I'll third Eric's point that the wood will not likely be ready.  Here's my reasoning.  Early last summer (June-may) I cut an apple tree in my yard and had a bunch of 1-2" peices that were about 6 feet long sitting around all summer next to the splitting station.  In direct sun about 6 hours a day. In the mid-summer (July or so) I cut to about 14-16 inch length and put them on the pile along with some oak I had cut in August 05, split and stacked.  At the end of last year's heat season, so aprilish, we had a couple cold snaps and the stove needed to be running.   The oak burned o.k., but clearly needed more seasoning.  I think of the size of the splits as  8" rounds into 4 splits (rough size estimate), so pretty small. The apple which was NOT split just sizzled, spit sap out the end of the logs, and didn't burn in a HOT stove for a good 20 minutes or more.  And that's down to peices as small as 1".

So, in my experience:
1. All unsplit logs do not dry out very well, no matter how small.
2. Oak takes a long time to dry, even if it IS split, so unsplit oak with the bark dries slower than the earth making new fossil fuels
3. If the bark isn't falling off, it's not dry (I believe Pine to be the exception on that, but someone correct me here)
4. Logs stored on the ground rot quickly.


----------



## Sandor (Jul 13, 2006)

When I lived in a mountain community in WV a couple of years ago, nearly all of us heated with wood.

All of us cut and split in the spring and early summer. I stacked in rows, in a windy open field, with full Southern exposure. Burnt that wood in the winter.
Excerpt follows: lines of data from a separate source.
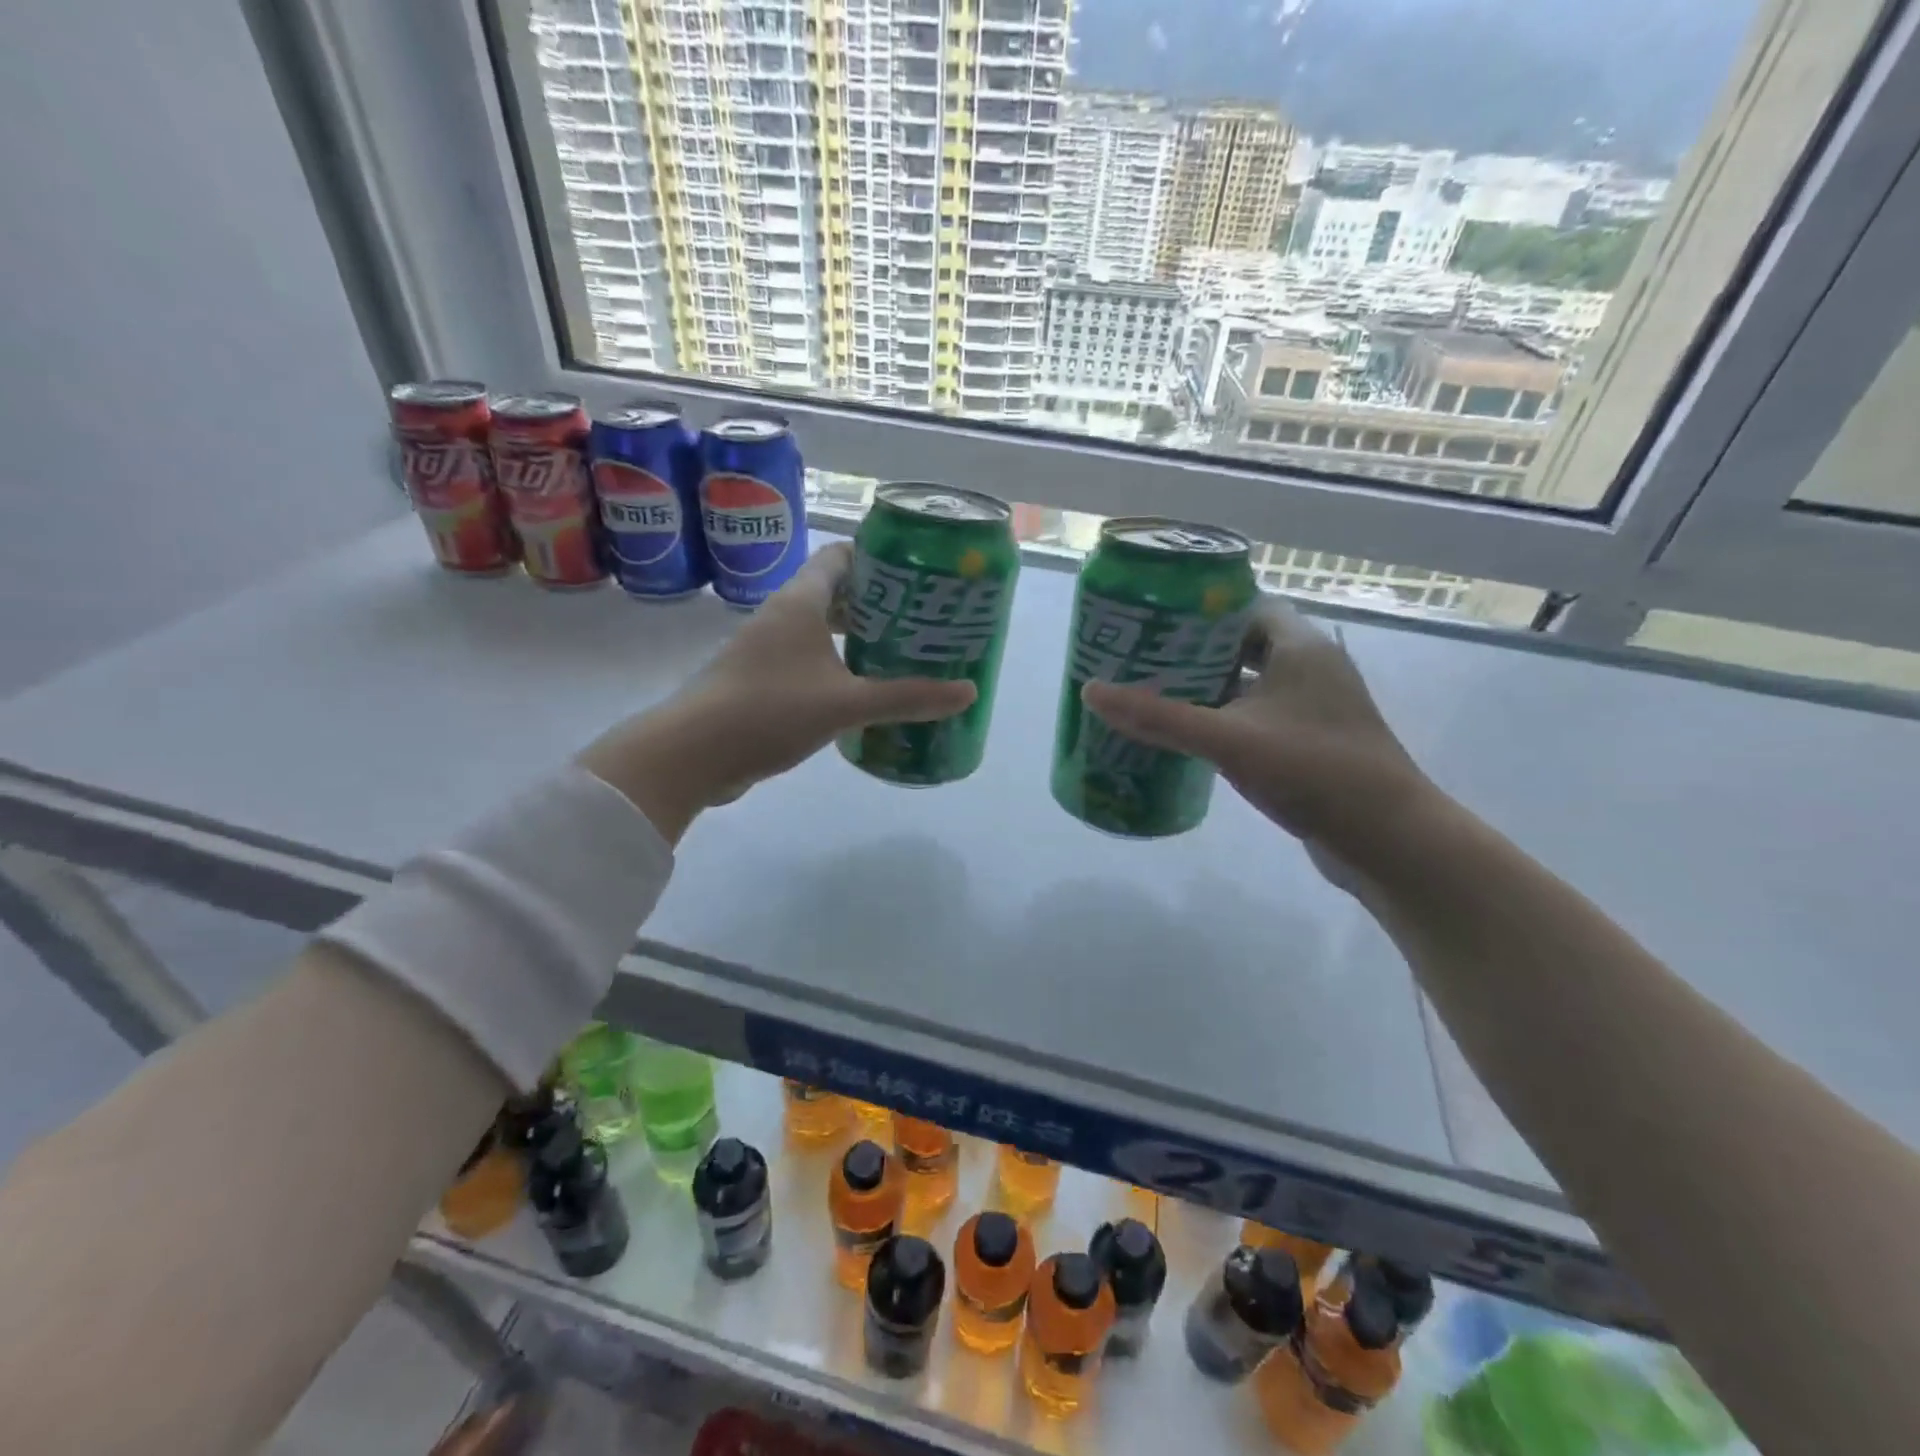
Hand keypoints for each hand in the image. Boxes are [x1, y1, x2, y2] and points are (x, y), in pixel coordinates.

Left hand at [578, 544, 975, 839]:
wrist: (692, 754)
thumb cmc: (770, 710)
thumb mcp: (847, 703)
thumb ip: (908, 697)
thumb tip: (968, 692)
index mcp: (800, 602)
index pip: (840, 557)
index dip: (878, 557)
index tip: (917, 572)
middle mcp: (781, 616)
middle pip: (834, 592)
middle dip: (877, 602)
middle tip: (921, 617)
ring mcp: (765, 649)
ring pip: (819, 628)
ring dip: (855, 635)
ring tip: (899, 651)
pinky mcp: (759, 679)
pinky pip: (806, 658)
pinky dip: (835, 664)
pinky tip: (860, 689)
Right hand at [1080, 598, 1437, 880]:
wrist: (1389, 839)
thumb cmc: (1313, 770)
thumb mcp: (1228, 739)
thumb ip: (1160, 716)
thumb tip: (1091, 691)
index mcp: (1300, 646)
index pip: (1244, 607)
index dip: (1199, 612)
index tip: (1152, 623)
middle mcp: (1311, 668)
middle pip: (1242, 644)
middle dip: (1193, 653)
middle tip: (1141, 661)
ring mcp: (1314, 707)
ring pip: (1250, 684)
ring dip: (1208, 689)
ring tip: (1154, 695)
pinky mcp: (1311, 742)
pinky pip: (1259, 717)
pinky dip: (1226, 719)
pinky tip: (1190, 737)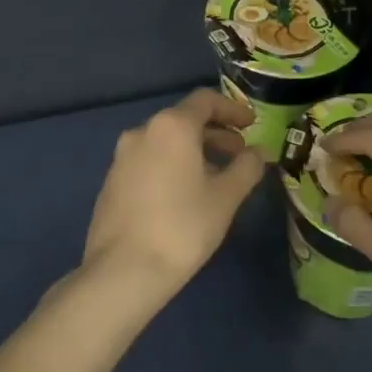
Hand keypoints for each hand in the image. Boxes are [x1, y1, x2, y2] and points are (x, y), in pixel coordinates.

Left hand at [82, 89, 265, 299]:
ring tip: (216, 178)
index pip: (205, 101)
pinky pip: (148, 161)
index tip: (251, 125)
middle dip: (215, 133)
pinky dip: (172, 166)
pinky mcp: (111, 182)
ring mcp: (121, 157)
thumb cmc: (183, 227)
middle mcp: (142, 132)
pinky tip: (184, 195)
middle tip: (239, 155)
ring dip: (194, 151)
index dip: (232, 109)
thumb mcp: (226, 197)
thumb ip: (247, 167)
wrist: (123, 270)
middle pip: (184, 120)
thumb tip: (259, 151)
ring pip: (165, 142)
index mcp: (171, 127)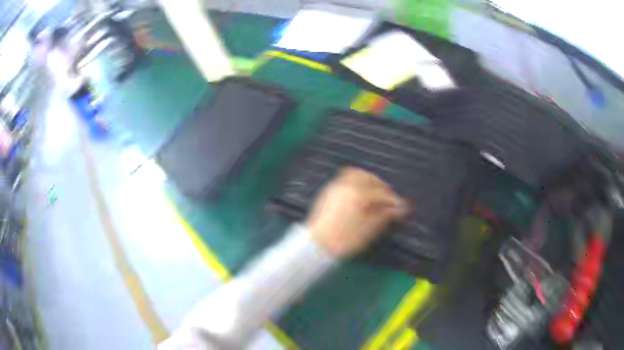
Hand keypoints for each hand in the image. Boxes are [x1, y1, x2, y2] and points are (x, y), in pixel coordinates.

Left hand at [306, 167, 407, 257]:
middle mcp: (346, 186)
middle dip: (382, 186)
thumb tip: (398, 208)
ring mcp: (335, 187)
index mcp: (358, 195)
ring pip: (355, 173)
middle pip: (369, 178)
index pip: (382, 194)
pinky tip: (360, 192)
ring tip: (376, 191)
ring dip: (369, 179)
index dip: (395, 201)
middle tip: (390, 197)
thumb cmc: (343, 241)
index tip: (402, 208)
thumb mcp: (368, 231)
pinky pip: (345, 178)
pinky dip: (357, 180)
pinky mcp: (328, 191)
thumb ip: (385, 216)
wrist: (316, 246)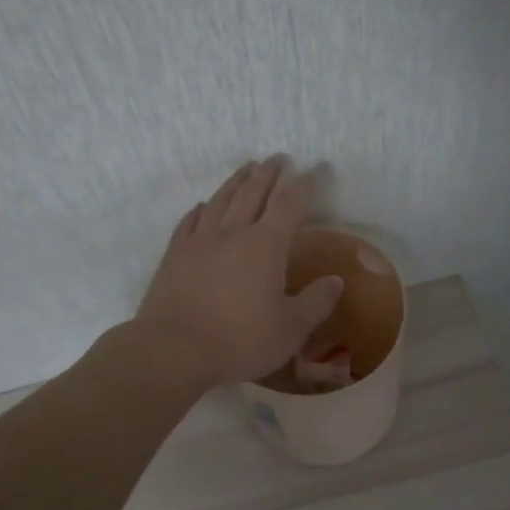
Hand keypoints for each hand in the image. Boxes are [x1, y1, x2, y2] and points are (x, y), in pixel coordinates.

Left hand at [135, 157, 344, 387]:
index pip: (289, 204)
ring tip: (246, 167)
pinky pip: (190, 221)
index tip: (315, 168)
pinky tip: (204, 205)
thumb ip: (317, 302)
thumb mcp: (291, 329)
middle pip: (252, 192)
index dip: (304, 184)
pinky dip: (201, 209)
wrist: (173, 351)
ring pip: (221, 200)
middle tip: (278, 158)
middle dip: (268, 173)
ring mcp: (199, 241)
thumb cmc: (239, 341)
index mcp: (266, 245)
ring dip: (236, 181)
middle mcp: (233, 233)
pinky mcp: (175, 255)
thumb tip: (336, 281)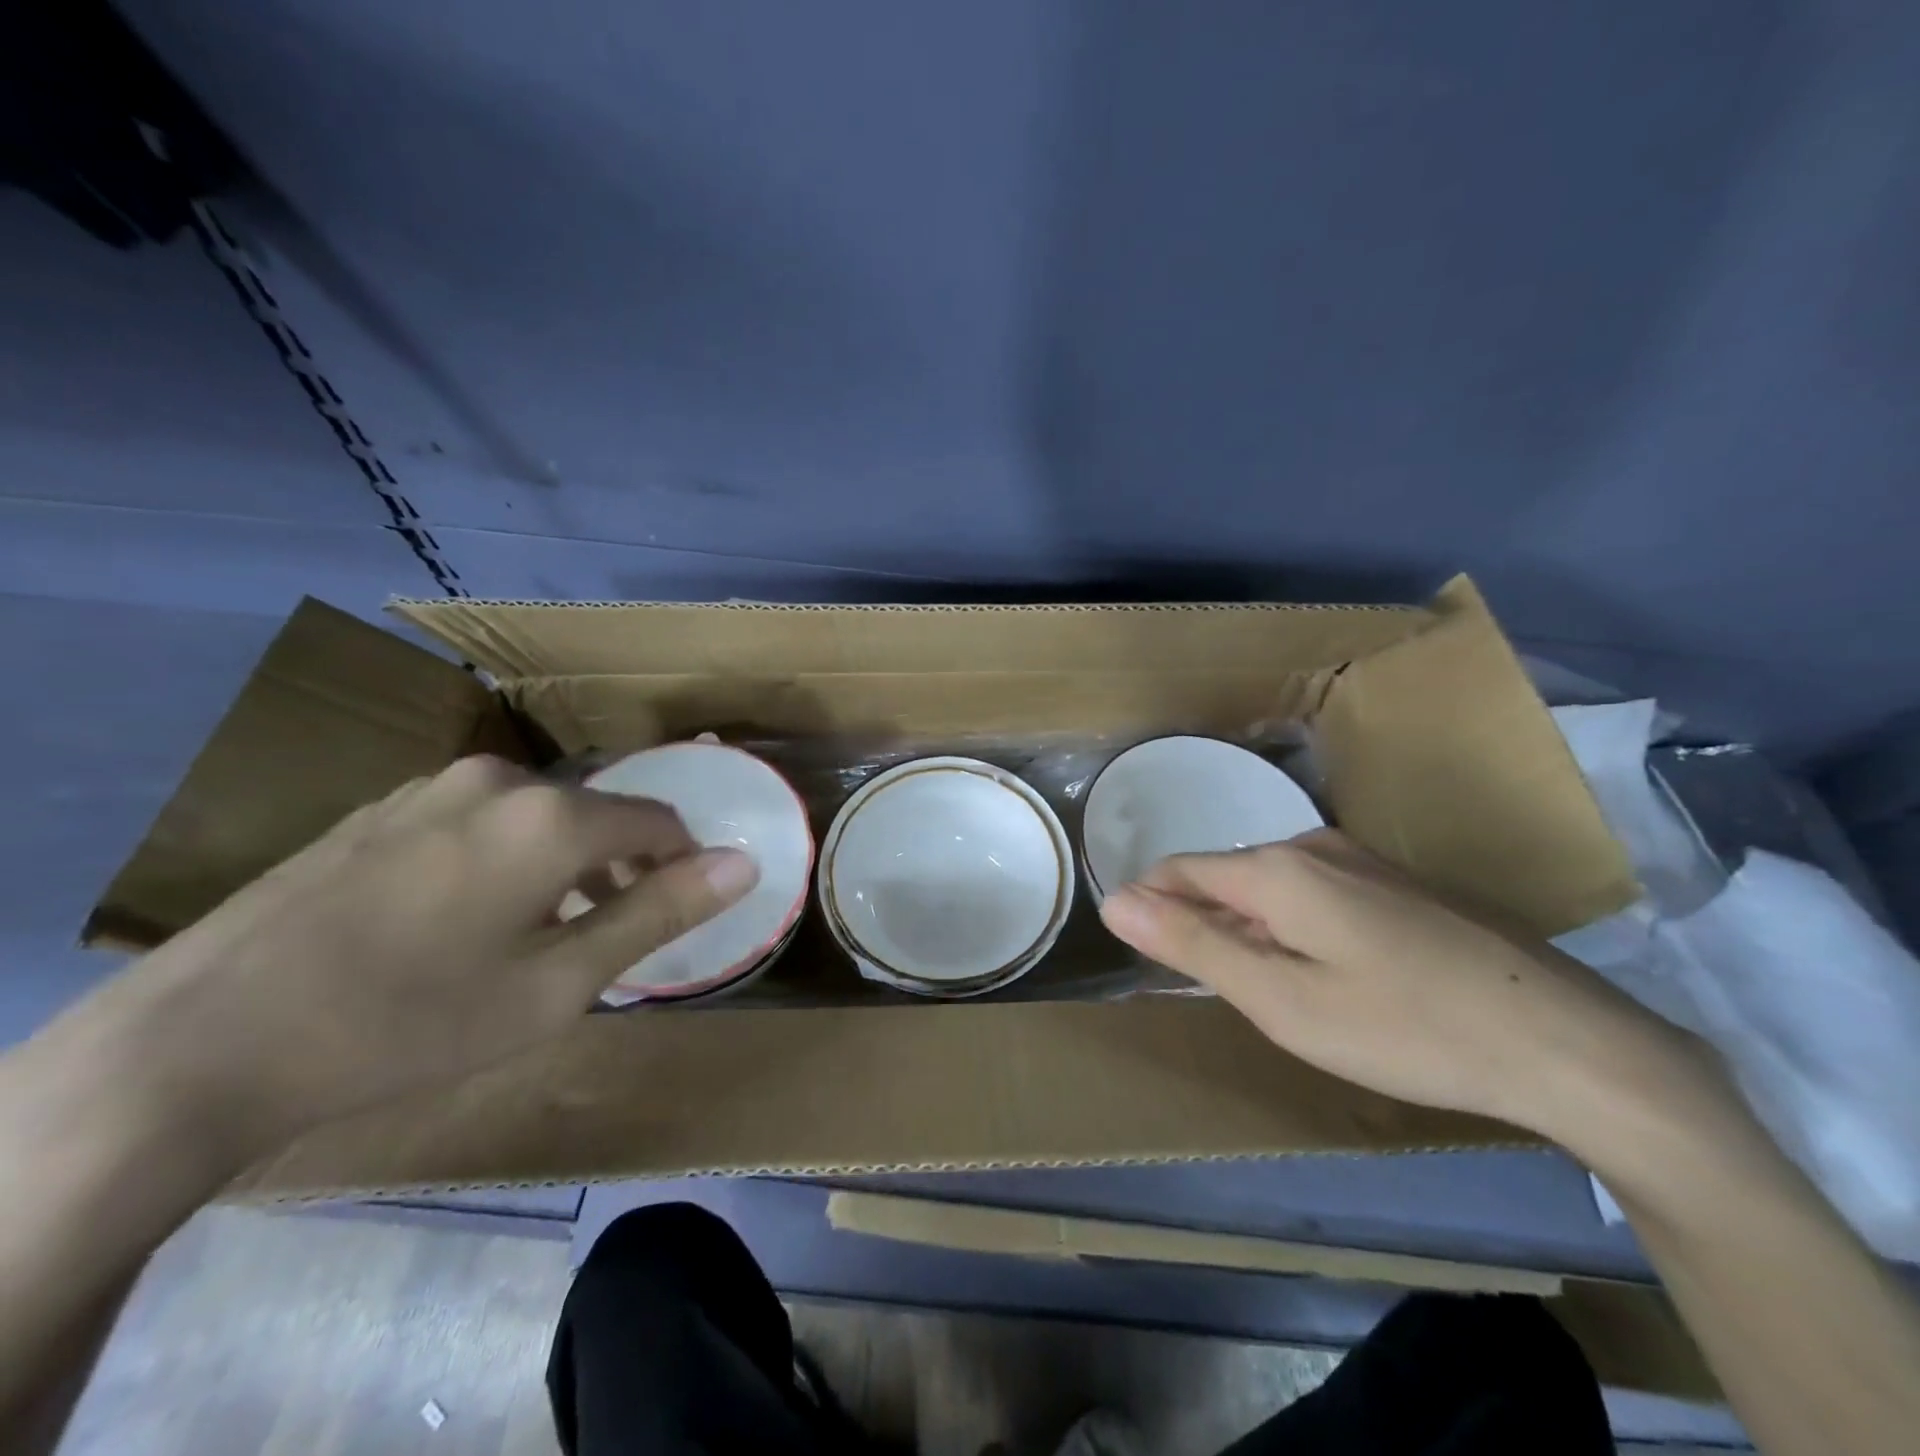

Others who stacked their splits in the woods, less windy with little sun exposure had green wood that winter. And the winter after that.

We were all bucking the same wood supply. Usually Red Oak.


----------



## DenD (Jul 14, 2006)

Thanks for the input everyone.  I decided to play it safe and find a supplier that had more seasoned wood.  I made some more calls and found a supplier that can deliver 3 cords this weekend - cut last summer, split over the winter and a better price too.


----------